> [What you need to do]: Copy out the text of every row below word for word, leaving out the pictures.

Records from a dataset
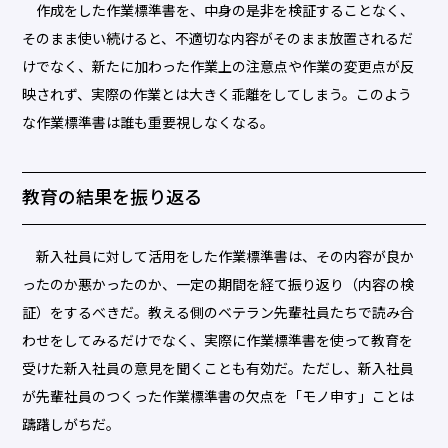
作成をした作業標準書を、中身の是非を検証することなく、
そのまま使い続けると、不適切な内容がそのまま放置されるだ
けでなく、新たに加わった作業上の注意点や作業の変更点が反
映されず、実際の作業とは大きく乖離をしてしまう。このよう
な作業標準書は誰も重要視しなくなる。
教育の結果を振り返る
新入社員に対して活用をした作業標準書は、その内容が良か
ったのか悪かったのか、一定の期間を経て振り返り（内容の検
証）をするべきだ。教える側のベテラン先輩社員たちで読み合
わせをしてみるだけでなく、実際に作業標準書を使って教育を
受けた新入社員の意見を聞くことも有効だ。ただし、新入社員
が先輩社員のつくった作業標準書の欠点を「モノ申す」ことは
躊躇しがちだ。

> [Exercise output]:
作成をした作業標準書を、中身の是非を検証することなく、
そのまま使い続けると、不適切な内容がそのまま放置されるだ
けでなく、新たに加わった作業上の注意点や作業の変更点が反
映されず、実際の作業とは大きく乖離をしてしまう。このよう
な作業標準書は誰も重要視しなくなる。
教育の結果を振り返る
新入社員に対して活用をした作業標準書は、その内容が良か
ったのか悪かったのか、一定の期間を経て振り返り（内容の検
証）をするべきだ。教える側のベテラン先輩社員たちで読み合
わせをしてみるだけでなく、実際に作業標準書を使って教育を
受けた新入社員の意見を聞くことも有効だ。ただし、新入社員
が先輩社員のつくった作業標準書の欠点を「モノ申す」ことは
躊躇しがちだ。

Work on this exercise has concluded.